Design files in text formats:

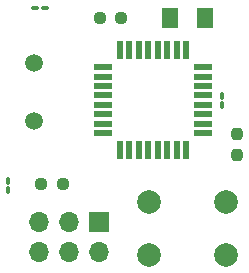
<source format=gbr>
%TF.GenerationSoftware,KiCad,Pcbnew,6.0.11+dfsg-1~bpo11+1*%
%TF.CreationDate,2023-08-17T01:34:46-07:00*%
%TF.ProjectId,electrical_intro_project,656c6563-7472-4696-9361-6c5f696e7472,rev?*%
%TF.SameCoordinates,Original*%
%TF.FileFunction,Soldermask,Top*%
%TF.FilePolarity,Negative*%
%FSLAX46Y46*%
G04 Gerber Fmt 4.6, Leading zero omitted, Abs format (unit mm)*
G04 Created by KiCad (PCBNEW 6.0.11+dfsg-1~bpo11+1) date 2023-08-17 01:34:46*
%MOMM*%
%LPD*%
G01*
G04 APERTURE LIST*
G04 Aperture macros list*
%AMRoundRect*
0 Rectangle with rounded corners*
0 $1 Rounding radius*
0 $2 $3 $4 $5 $6 $7 $8 $9 X,Y pos of 4 corners*
0 Add a 4 corners polygon primitive as box body*
4,1,4,$2,$3,$4,$5,$6,$7,$8,$9,$2,$3,0*
0 Add four circle primitives for the rounded corners*
1,1,$1+$1,$2,$3*
1,1,$1+$1,$4,$5*
1,1,$1+$1,$6,$7*
1,1,$1+$1,$8,$9*
0 Add four rect primitives between the rounded corners*
20,1,$1+$1,$2,$3,$4,$5,0*
20,1,$1+$1,$4,$5,$6,$7,0*
20,1,$1+$1,$6,$7,$8,$9,0*
20,1,$1+$1,$8,$9,$2,$3,0*%
G04 Aperture macros list end*
%ADD10C,1.500000*%
%ADD11R,0.550000X1.600000*%
%ADD12R,1.600000X0.550000*%
%ADD13C,2.000000*%
%ADD14RoundRect,0.237500X-0.250000X-0.237500X0.250000X-0.237500X0.250000X0.237500X-0.250000X0.237500X0*%
%ADD15RoundRect,0.237500X0.237500X-0.250000X0.237500X0.250000X-0.237500X0.250000X-0.237500X-0.250000X0*%
%ADD16R,1.700000X1.700000*%
%ADD17O,1.700000X1.700000*%
%ADD18RoundRect,0.250001X-0.462499X-0.624999X0.462499X-0.624999X0.462499X0.624999X-0.462499X0.624999X0*%
%ADD19RoundRect,0.100000X-0.100000X0.217500X-0.100000X-0.217500X0.100000X-0.217500X0.100000X0.217500X0*%
%ADD20RoundRect,0.100000X0.217500X0.100000X-0.217500X0.100000X-0.217500X-0.100000X0.217500X-0.100000X0*%
%ADD21RoundRect,0.100000X0.100000X-0.217500X0.100000X0.217500X-0.100000X0.217500X-0.100000X-0.217500X0*%
G04 APERTURE END LIST*
D10*
%TO.C,Y1*%
X117250000Y-105430000D03*
X117250000Y-100550000D03*
%TD*%
D11*
%TO.C,U1*%
X124550000Y-99420000D03*
X125350000Y-99420000D03*
X126150000Y-99420000D03*
X126950000Y-99420000D03*
X127750000Y-99420000D03*
X128550000Y-99420000D03*
X129350000Y-99420000D03*
X130150000Y-99420000D03*
D12*
X131600000Y-100870000D03*
X131600000Y-101670000D03*
X131600000Y-102470000D03*
X131600000Y-103270000D03*
X131600000Y-104070000D03*
X131600000Y-104870000D03*
X131600000Y-105670000D03*
X131600000Y-106470000D03*
D11*
X130150000Y-107920000D03*
X129350000Y-107920000D03*
X128550000Y-107920000D03*
X127750000Y-107920000D03*
X126950000Y-107920000D03*
X126150000Y-107920000D03*
X125350000Y-107920000D03*
X124550000Y-107920000D03*
D12*
X123100000Y-106470000D03*
X123100000Y-105670000D03*
X123100000Y-104870000D03*
X123100000Y-104070000D03*
X123100000Y-103270000D03*
X123100000Y-102470000D03*
X123100000Y-101670000D03*
X123100000Y-100870000D03*
%TD*%
D13*
%TO.C,SW1*%
X127000000Y-116750000D03*
X133500000Y-116750000D03*
X133500000Y-112250000D03*
X127000000Y-112250000D03*
%TD*%
D14*
%TO.C,R3*%
X117887500Y-110800000D03*
X119712500Y-110800000D03*
%TD*%
D15*
%TO.C,R2*%
X134500000Y-108325000D03*
X134500000Y-106500000D03*
%TD*%
D14*
%TO.C,R1*%
X122837500Y-96750000D03*
X124662500Y-96750000D03*
%TD*%
D16*
%TO.C,J1*%
X122790000Y-113960000D03*
D17*
X122790000Y-116500000D03*
X120250000Y-113960000D03*
X120250000Y-116500000D03*
X117710000Y-113960000D03*
X117710000Y-116500000D03*
%TD*%
D18*
%TO.C,D1*%
X128762500Y-96750000D03*
X131737500Y-96750000D03*
%TD*%
D19*
%TO.C,C3*%
X115100000Y-110492500D03*
X115100000Y-111307500D03*
%TD*%
D20*
%TO.C,C2*%
X118207500Y-95900000D03*
X117392500Y-95900000D03*
%TD*%
D21*
%TO.C,C1*%
X133200000Y-104107500D03*
X133200000Y-103292500D03*
%TD*%
M02*

</source>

WHAT IS BEING ASKED:
Please copy out each line in the entries that mentions the string "KiCad".

PROBLEM SOLUTION:
%TF.GenerationSoftware,KiCad,Pcbnew,6.0.11+dfsg-1~bpo11+1*%
G04 Created by KiCad (PCBNEW 6.0.11+dfsg-1~bpo11+1) date 2023-08-17 01:34:46*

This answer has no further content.